Je compte pas moins de 19 meuniers parmi mes ancêtres, la plupart ont vécu le long de la Sèvre Niortaise durant le XVIIIe siècle. Depuis le moulin d’Anne à Sainte-Pezenne (aujourd’hui un quartier de Niort), jusqu’au moulin des Estrées à Breloux (aujourd’hui La Crèche), en passant par le moulin de Compéré, le moulin des Loups à Sciecq, le moulin de Croisette à Saint-Maxire et le moulin des Habites toujours à Saint-Maxire (seul moulin à vent), mes aïeux ont travaillé à moudre le blé et à produire la farine qui approvisionnait les campagnes environnantes et la ville toute proche.

Entrées du jeu de données:
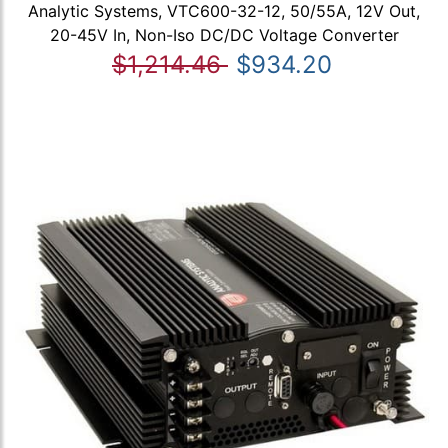
Analytic Systems, VTC600-32-12, 50/55A, 12V Out,
20-45V In, Non-Iso DC/DC Voltage Converter
$1,214.46
$934.20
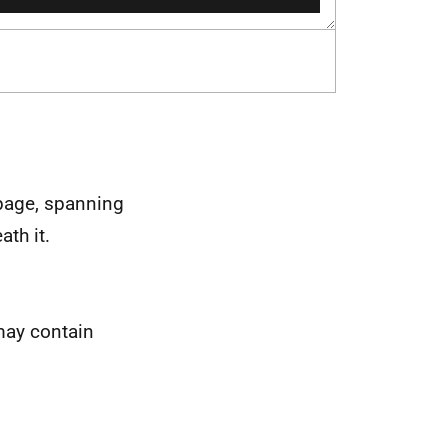
 page, spanning
ath it.
may contain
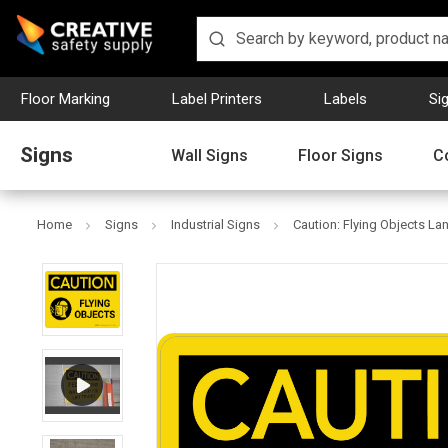
Floor Marking
Label Printers
Labels
Si
Signs
Wall Signs
Floor Signs
C
Home
Signs
Industrial Signs
Caution: Flying Objects La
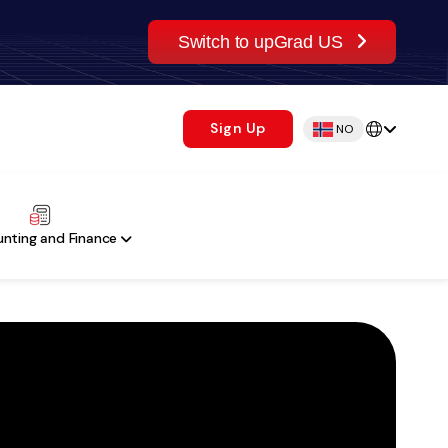
Switch to upGrad US
Sign Up
NO
nting and Finance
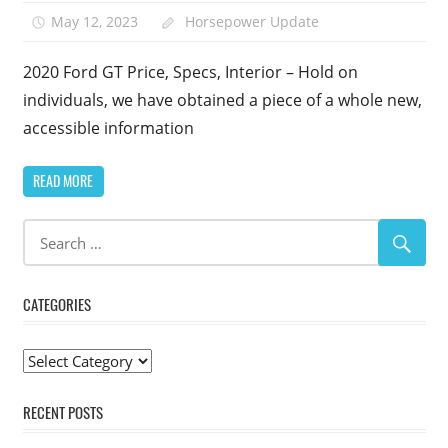
May 12, 2023
Horsepower Update
2020 Ford GT Price, Specs, Interior – Hold on
individuals, we have obtained a piece of a whole new,
accessible information
READ MORE
CATEGORIES
Categories
RECENT POSTS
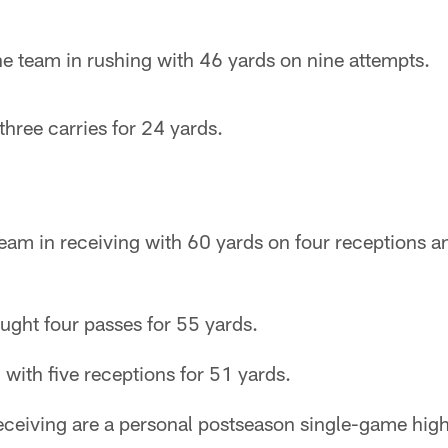
e team in rushing with 46 yards on nine attempts.
hree carries for 24 yards.
e team in receiving with 60 yards on four receptions 
ught four passes for 55 yards.
 with five receptions for 51 yards.
eceiving are a personal postseason single-game high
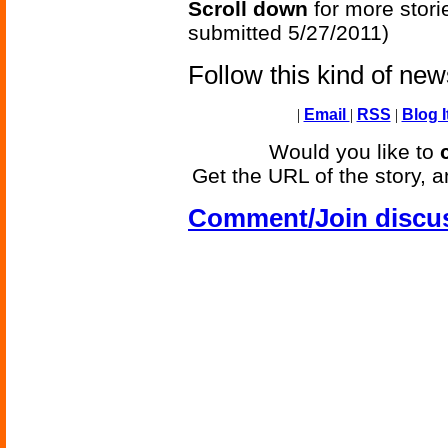
Scroll down
for more stori
submitted 5/27/2011)
Follow this kind of ne
|
Email
|
RSS
|
Blog I
Would you like to
Get the URL of the story, a
Comment/Join discu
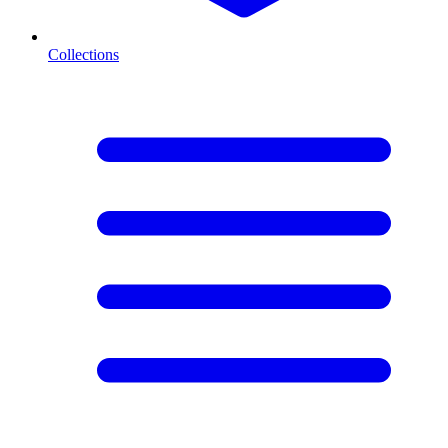
Collections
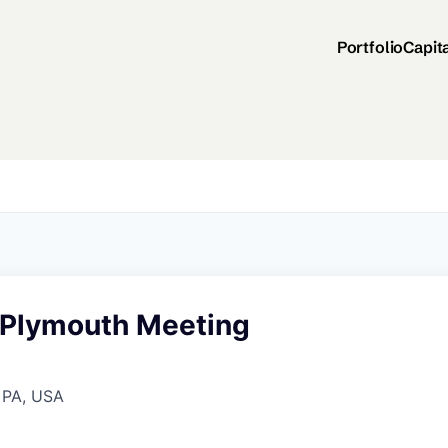
Portfolio
Capit
- Plymouth Meeting
 PA, USA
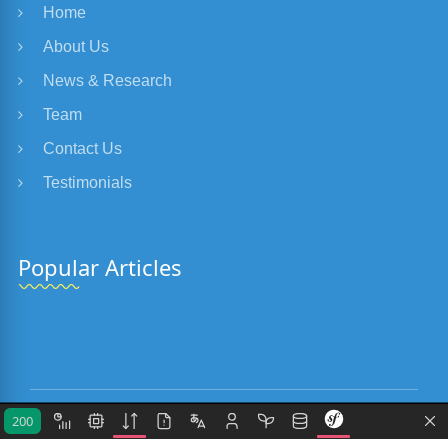
Home
About Us
News & Research
Team
Contact Us
Testimonials
Popular Articles
200
Copyright 2018-2026
Eclectis.eu
. All Rights Reserved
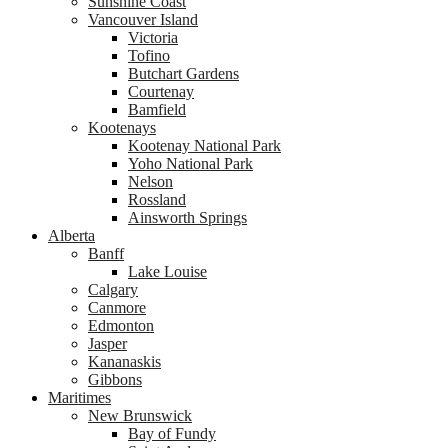
Sunshine Coast
Vancouver Island
Victoria
Tofino
Butchart Gardens
Courtenay
Bamfield
Kootenays
Kootenay National Park
Yoho National Park
Nelson
Rossland
Ainsworth Springs
Alberta
Banff
Lake Louise
Calgary
Canmore
Edmonton
Jasper
Kananaskis
Gibbons
Maritimes
New Brunswick
Bay of Fundy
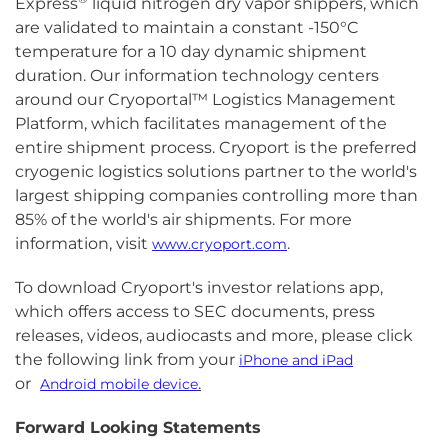
Express
liquid nitrogen dry vapor shippers, which
are validated to maintain a constant -150°C
temperature for a 10 day dynamic shipment
duration. Our information technology centers
around our Cryoportal™ Logistics Management
Platform, which facilitates management of the
entire shipment process. Cryoport is the preferred
cryogenic logistics solutions partner to the world's
largest shipping companies controlling more than
85% of the world's air shipments. For more
information, visit
.
www.cryoport.com
To download Cryoport's investor relations app,
which offers access to SEC documents, press
releases, videos, audiocasts and more, please click
the following link from your
iPhone and iPad
or
.
Android mobile device
Forward Looking Statements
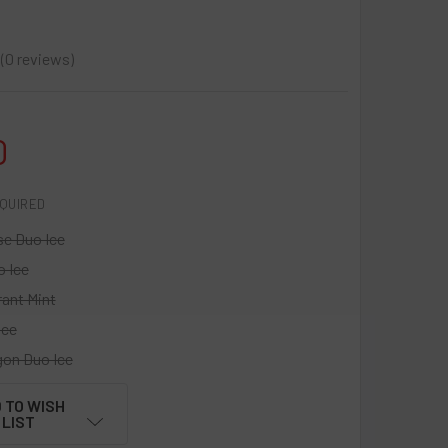
0
reviews
0
0
QUIRED
se Duo Ice
o Ice
rant Mint
Ice
gon Duo Ice
 TO WISH
LIST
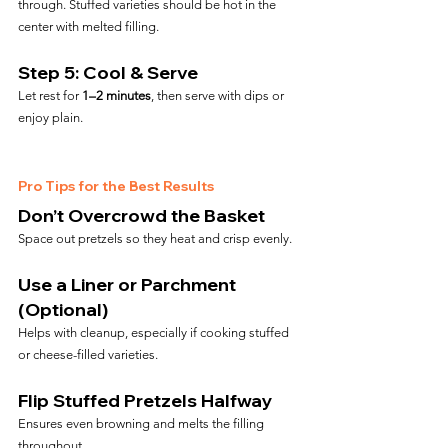
through. Stuffed varieties should be hot in the 
center with melted filling.
Step 5: Cool & Serve
Let rest for 
1–2 minutes
, then serve with dips or 
enjoy plain.
Pro Tips for the Best Results
Don’t Overcrowd the Basket
Space out pretzels so they heat and crisp evenly.
Use a Liner or Parchment 
(Optional)
Helps with cleanup, especially if cooking stuffed 
or cheese-filled varieties.
Flip Stuffed Pretzels Halfway
Ensures even browning and melts the filling 
throughout.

CONSIGNES ::
A: Répondez à ces questions d'après le texte étudié sur les ancêtres meuniers :
(i) Combien de meuniers figurent parmi les ancêtres mentionnés ?
(ii) Quel moulin est présenté comme le seul moulin à vent ?
(iii) Quel est aujourd'hui le nom de Breloux ?
B: Traduisez en anglais cette phrase du texte étudié : « Je compte pas moins de 19 meuniers parmi mes ancêtres, la plupart ont vécu le long de la Sèvre Niortaise durant le XVIIIe siècle. »
C: Prolongez le texte sur les ancêtres meuniers de la Sèvre Niortaise à partir de sa dernière phrase.

RÉPONSES RÉDIGÉES ::
A:
(i) Au moins 19 meuniers.
(ii) Le moulin des Habites, à Saint-Maxire.
(iii) La Crèche.

B: I count no fewer than 19 millers among my ancestors; most of them lived along the Sèvre Niortaise during the 18th century.

C:
La carte de Cassini montre bien le nombre important de moulins le long de la Sèvre et, si je trouve mes aïeux uniquement dans ceux que je viens de citer, leurs familles ont travaillé dans presque tous ceux qui bordent la Sèvre entre Niort et La Crèche.
Il suffit de revenir quelques siècles en arrière, de remonter le cours de la rivière, je pourrais facilement croiser certains de mes ancêtres. Que diriez-vous de m’accompagner sur une de ces barques du marais poitevin appelées « piates » pour un voyage au fil de l’eau.
Le soleil brille en cette matinée de mai 1759. Louis XV règne sur la France en paix. Diderot et d’Alembert œuvrent pour le progrès et la connaissance en rédigeant leur Encyclopédie, et tout est calme dans la campagne poitevine. Nous sommes en amont de Niort, à l’entrée de Sainte-Pezenne, au moulin de Grange, là où vit Catherine Chenu, la sœur de mon ancêtre Marie Chenu. Elle vient juste d’épouser Thomas Valet, le meunier de Grange dont la première épouse est décédée peu de temps auparavant. Elle ne sait pas que sa vie sera courte et qu’elle quittera cette terre prématurément, dans moins de 4 ans.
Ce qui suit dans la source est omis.